Canada ranks 7th in the world on the Social Progress Index, a measure of human wellbeing that goes beyond traditional economic measures such as GDP or per capita income,

A U.S. non-profit group, the Social Progress Imperative, collaborated with the World Economic Forum to create the  index, which this year looked at 132 countries around the world for the first time.

Social Progress Index

  1. New Zealand
  2. Switzerland
  3. Iceland
  4. Netherlands
  5. Norway
  6. Sweden
  7. Canada
  8. Finland
  9. Denmark
  10. Australia
  11. Austria
  12. Germany
  13. United Kingdom
  14. Japan
  15. Ireland
  16. United States
  17. Belgium
  18. Slovenia
  19. Estonia
  20. France

Using measures of access to basic human needs such as food and shelter and of equality of opportunity such as education and personal freedom, the index aims to measure quality of life throughout the globe. 

Last year the first Social Progress Index ranked 50 countries.
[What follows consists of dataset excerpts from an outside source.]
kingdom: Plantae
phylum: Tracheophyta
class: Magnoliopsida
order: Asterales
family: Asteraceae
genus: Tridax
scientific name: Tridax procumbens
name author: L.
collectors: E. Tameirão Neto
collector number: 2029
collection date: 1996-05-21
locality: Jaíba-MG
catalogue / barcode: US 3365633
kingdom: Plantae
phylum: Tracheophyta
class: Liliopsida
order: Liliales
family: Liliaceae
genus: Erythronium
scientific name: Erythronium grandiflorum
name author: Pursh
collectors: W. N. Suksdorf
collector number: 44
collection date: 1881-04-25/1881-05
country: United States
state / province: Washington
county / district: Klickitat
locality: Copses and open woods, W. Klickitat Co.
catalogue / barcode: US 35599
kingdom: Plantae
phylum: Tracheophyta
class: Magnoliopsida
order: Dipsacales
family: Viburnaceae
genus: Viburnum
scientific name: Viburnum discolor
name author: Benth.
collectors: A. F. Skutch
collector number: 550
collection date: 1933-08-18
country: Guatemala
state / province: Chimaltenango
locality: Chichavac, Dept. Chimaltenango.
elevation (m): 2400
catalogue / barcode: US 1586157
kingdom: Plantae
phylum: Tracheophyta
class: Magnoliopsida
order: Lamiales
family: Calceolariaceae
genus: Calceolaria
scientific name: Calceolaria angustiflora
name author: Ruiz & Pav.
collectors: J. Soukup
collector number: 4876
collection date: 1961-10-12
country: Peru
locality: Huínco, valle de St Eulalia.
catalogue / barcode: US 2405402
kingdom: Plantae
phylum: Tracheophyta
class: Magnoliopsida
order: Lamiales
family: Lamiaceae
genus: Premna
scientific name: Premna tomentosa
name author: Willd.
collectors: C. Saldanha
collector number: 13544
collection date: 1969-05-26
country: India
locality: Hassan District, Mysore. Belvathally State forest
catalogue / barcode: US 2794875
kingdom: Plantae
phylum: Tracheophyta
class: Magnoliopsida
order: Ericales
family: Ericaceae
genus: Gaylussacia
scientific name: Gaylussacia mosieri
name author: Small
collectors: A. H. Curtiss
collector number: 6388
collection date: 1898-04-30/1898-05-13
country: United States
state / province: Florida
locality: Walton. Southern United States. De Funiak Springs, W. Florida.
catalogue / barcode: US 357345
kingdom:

This year, its ranking includes 132, with New Zealand at the top of the list.

Canada falls behind such countries as Switzerland, the Netherlands and Norway, but ahead of both the United States and United Kingdom.

Countries with higher incomes tend to have better social progress, but rising per capita GDP does not always lead to improved wellbeing, according to Michael Green, executive director of  Social Progress Imperative, which released the results of its research today at the 2014 Skoll World Forum on Social Entrepreneurship.

“The Social Progress Index is a complimentary measure to GDP. It’s a measure that can sit alongside GDP and then we can look at the relationship between economic growth and social progress and understand when is growth good for us and when is growth not so good for us and how can social progress actually help growth.” he said in an interview with the The Lang & O’Leary Exchange.

The index highlights how the U.S., with a higher per capita GDP, falls behind New Zealand on measures such as access to quality education and healthcare and personal safety.

Greens says the index measures outcomes, rather than spending in areas such as health and education.

"We’re measuring water, we’re measuring safety, we’re measuring tolerance, inclusion," he said.

Canada earns its high ranking from its high scores on personal freedom and choice and on providing opportunity for people to improve their position in society.

It also has strong scores on the index for providing for basic human needs, including healthcare and nutrition, but could improve its performance by boosting access to clean water outside urban areas and ensuring shelter is available to all citizens, according to the report from the Social Progress Initiative.

Canada would also benefit from more investment in “ecosystem sustainability,” according to the report.  

Developed nations like Canada run the risk of falling behind in the rankings unless they tackle the problem of obesity which is common to both rich and middle-income countries. 

"The best thing a poor country can do is grow economically. Social progress shoots up as you grow economically," Green says.

"Once you get to middle-income country status, your new wealth starts to create problems. A big area is environmental sustainability, another is health and wellness—you start developing new health problems like obesity."